Submitted to: The Shepherd
Publication Type: Abstract Only
Publication Acceptance Date: 6/18/2001
Publication Date: 7/3/2001
Citation: Leymaster, K.A. 2001. Evaluation of wool and hair breeds under intensive and extensive production systems. The Shepherd. 46(8):34-35. Interpretive Summary:
Technical Abstract: The experimental objective is to evaluate production efficiency under both intensive and easy-care production systems of four types of crossbred ewes. Varying levels of reproductive efficiency and easy-care attributes will be created by mating Romanov ewes to Rambouillet, Dorset, Dorper, and Katahdin rams. Purebred and crossbred Romanov ewes excel in all aspects of reproduction and therefore will make up one-half of each crossbred. Wool (Rambouillet and Dorset) and hair (Dorper and Katahdin) breeds are included for comparative purposes as the long-term value of wool is unknown. Rambouillet and Dorper provide a wool-hair comparison for breeds developed under extensive, arid conditions, while Dorset and Katahdin offer a similar contrast for breeds adapted to more favorable production conditions.

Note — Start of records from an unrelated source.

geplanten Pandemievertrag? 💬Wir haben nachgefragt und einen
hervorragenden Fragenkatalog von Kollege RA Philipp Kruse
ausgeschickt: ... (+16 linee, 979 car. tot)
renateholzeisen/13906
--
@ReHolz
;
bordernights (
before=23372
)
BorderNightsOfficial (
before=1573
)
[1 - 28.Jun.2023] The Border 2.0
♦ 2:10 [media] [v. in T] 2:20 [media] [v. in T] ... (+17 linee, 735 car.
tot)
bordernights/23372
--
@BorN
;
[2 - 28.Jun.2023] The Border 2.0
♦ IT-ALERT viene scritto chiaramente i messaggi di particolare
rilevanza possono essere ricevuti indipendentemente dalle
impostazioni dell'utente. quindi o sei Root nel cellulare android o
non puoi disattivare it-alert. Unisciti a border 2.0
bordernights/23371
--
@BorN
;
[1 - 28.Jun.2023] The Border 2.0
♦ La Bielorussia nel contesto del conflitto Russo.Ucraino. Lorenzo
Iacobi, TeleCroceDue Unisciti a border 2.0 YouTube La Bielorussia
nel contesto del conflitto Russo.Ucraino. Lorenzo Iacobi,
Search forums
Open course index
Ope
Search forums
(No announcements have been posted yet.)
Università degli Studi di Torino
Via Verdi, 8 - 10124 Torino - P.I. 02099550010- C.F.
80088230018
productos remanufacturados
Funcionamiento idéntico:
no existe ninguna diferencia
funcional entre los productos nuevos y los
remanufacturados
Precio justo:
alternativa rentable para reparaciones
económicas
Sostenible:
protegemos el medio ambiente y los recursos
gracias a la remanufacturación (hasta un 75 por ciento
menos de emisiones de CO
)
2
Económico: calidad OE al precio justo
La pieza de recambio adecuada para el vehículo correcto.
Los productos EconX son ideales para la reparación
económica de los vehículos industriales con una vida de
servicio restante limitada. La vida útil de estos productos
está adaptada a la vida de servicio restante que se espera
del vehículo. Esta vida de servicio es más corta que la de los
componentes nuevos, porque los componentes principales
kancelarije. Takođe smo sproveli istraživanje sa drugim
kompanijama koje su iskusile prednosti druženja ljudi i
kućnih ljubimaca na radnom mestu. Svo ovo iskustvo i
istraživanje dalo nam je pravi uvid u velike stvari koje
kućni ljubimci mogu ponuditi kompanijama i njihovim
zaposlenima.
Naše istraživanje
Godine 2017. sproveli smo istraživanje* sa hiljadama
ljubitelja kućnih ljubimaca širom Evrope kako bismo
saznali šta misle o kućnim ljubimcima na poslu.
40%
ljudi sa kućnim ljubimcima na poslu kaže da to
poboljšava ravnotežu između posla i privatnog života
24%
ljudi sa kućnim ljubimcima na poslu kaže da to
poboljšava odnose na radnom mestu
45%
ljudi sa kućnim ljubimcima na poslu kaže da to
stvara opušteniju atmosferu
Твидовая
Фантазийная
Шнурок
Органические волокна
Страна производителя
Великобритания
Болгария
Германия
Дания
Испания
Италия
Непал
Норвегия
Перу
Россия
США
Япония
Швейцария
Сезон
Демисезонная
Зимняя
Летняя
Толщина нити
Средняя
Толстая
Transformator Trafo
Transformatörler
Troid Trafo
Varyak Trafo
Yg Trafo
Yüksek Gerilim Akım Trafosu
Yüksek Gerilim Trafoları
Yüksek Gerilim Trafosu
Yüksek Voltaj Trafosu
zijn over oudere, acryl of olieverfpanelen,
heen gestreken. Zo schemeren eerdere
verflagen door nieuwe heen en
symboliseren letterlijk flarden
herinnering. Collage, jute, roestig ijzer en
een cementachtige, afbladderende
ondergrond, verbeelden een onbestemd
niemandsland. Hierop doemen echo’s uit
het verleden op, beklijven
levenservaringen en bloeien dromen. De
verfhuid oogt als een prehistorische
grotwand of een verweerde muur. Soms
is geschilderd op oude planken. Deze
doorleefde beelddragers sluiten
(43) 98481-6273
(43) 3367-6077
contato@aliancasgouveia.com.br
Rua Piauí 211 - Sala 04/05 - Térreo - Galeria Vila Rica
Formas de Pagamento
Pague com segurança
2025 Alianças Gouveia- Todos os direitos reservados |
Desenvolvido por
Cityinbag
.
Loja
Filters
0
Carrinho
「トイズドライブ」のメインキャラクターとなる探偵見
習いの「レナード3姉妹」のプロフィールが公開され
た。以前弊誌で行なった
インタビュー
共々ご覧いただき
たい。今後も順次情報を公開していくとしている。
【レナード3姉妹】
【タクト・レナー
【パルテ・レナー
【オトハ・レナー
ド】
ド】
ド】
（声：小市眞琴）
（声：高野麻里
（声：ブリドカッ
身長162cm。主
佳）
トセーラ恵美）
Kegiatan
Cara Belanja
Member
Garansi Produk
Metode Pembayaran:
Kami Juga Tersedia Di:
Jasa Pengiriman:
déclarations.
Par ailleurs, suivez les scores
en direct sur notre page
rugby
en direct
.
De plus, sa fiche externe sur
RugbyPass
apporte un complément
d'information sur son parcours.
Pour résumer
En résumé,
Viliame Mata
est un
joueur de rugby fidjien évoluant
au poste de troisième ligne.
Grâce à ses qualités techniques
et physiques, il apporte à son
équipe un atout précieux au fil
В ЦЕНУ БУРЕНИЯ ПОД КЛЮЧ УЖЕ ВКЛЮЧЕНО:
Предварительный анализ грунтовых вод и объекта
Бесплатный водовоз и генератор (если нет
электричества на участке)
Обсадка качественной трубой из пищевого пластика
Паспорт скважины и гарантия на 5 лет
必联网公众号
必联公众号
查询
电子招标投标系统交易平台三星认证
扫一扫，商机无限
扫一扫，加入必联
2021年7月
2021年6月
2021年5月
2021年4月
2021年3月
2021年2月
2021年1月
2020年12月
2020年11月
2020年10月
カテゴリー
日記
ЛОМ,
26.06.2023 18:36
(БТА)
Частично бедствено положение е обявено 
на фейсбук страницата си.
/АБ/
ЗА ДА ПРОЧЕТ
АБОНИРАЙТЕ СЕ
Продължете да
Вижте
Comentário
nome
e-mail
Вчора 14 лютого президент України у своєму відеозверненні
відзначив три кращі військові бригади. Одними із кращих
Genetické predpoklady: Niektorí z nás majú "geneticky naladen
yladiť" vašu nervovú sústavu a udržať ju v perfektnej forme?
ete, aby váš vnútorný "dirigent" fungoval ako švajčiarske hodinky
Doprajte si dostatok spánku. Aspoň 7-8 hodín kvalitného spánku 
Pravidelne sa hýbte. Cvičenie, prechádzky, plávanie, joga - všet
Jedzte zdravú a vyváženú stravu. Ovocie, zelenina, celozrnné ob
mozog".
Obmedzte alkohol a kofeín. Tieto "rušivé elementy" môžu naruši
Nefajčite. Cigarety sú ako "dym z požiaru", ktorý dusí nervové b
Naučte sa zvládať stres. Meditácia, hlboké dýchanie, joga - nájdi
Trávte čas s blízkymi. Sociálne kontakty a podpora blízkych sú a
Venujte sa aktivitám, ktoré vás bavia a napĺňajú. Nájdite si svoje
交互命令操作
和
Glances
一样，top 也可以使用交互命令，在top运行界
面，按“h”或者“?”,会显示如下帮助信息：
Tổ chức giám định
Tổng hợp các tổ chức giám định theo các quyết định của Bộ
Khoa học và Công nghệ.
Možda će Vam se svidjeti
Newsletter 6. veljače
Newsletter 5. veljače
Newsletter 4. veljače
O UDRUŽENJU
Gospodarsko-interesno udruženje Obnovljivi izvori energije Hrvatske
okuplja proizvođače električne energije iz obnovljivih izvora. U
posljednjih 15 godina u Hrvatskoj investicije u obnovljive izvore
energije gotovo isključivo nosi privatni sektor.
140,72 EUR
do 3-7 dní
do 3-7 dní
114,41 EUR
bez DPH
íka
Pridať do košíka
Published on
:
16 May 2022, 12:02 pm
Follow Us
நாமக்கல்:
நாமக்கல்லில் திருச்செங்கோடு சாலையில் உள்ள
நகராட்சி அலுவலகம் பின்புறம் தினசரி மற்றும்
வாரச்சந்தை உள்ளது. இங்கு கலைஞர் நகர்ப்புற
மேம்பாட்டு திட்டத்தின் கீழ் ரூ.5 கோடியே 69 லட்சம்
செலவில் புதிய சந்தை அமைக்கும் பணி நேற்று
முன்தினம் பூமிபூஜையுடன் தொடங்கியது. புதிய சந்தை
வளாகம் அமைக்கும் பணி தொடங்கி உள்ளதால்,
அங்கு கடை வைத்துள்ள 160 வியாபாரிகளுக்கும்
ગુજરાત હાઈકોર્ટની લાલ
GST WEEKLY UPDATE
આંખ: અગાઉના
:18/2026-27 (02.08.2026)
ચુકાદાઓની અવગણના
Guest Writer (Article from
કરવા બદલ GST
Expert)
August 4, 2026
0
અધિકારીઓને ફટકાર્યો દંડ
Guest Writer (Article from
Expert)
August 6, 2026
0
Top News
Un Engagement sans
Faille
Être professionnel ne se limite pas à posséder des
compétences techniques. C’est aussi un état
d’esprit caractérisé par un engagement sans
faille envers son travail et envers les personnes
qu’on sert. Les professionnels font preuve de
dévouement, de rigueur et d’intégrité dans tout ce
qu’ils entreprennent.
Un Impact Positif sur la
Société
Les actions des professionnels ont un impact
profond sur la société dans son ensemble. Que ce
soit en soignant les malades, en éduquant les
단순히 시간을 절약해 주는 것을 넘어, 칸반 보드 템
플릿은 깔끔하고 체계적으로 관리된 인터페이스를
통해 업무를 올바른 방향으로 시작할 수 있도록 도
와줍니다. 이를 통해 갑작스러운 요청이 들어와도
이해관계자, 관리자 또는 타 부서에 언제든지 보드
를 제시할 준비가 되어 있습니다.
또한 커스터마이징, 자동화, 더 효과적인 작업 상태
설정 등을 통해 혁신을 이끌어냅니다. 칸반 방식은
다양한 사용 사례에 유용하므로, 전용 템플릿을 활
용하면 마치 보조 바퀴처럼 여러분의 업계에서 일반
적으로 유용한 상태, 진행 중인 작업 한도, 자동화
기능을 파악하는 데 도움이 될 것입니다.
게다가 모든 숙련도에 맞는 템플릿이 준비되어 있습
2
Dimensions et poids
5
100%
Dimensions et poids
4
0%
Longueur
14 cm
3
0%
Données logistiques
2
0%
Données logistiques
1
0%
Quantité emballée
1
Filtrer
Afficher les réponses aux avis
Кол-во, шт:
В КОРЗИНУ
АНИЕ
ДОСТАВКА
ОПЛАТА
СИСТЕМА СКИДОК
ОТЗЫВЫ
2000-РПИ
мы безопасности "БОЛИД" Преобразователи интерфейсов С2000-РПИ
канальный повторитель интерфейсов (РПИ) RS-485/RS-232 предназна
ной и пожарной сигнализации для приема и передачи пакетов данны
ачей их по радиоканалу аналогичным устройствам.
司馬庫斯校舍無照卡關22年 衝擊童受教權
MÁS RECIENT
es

About 360 Romanov ewes will be single-sire mated to Rambouillet, Dorset, Dorper, and Katahdin rams each of three years (2000, 2001, and 2002). Half of the ewes will be exposed during October and half during December. A minimum of 18 rams, all by different sires, will be sampled from each breed over three years. The goal is to produce about 150 crossbred ewes of each type for each production system, a total of roughly 1,200 ewes over the three-year period. Ewes conceived in October will go into an intensive production system, whereas ewes conceived in December will go into an easy-care (pasture) production system. Ewes of each type will be multi-sire mated to rams of a terminal-sire breed. In the intensive system, ewes will be limited to rearing two lambs with additional lambs artificially reared. Ewes in the easy-care production system will be completely responsible for rearing of all lambs. The four types of crossbred ewes will be evaluated over three parities with each ewe remaining in a single production system.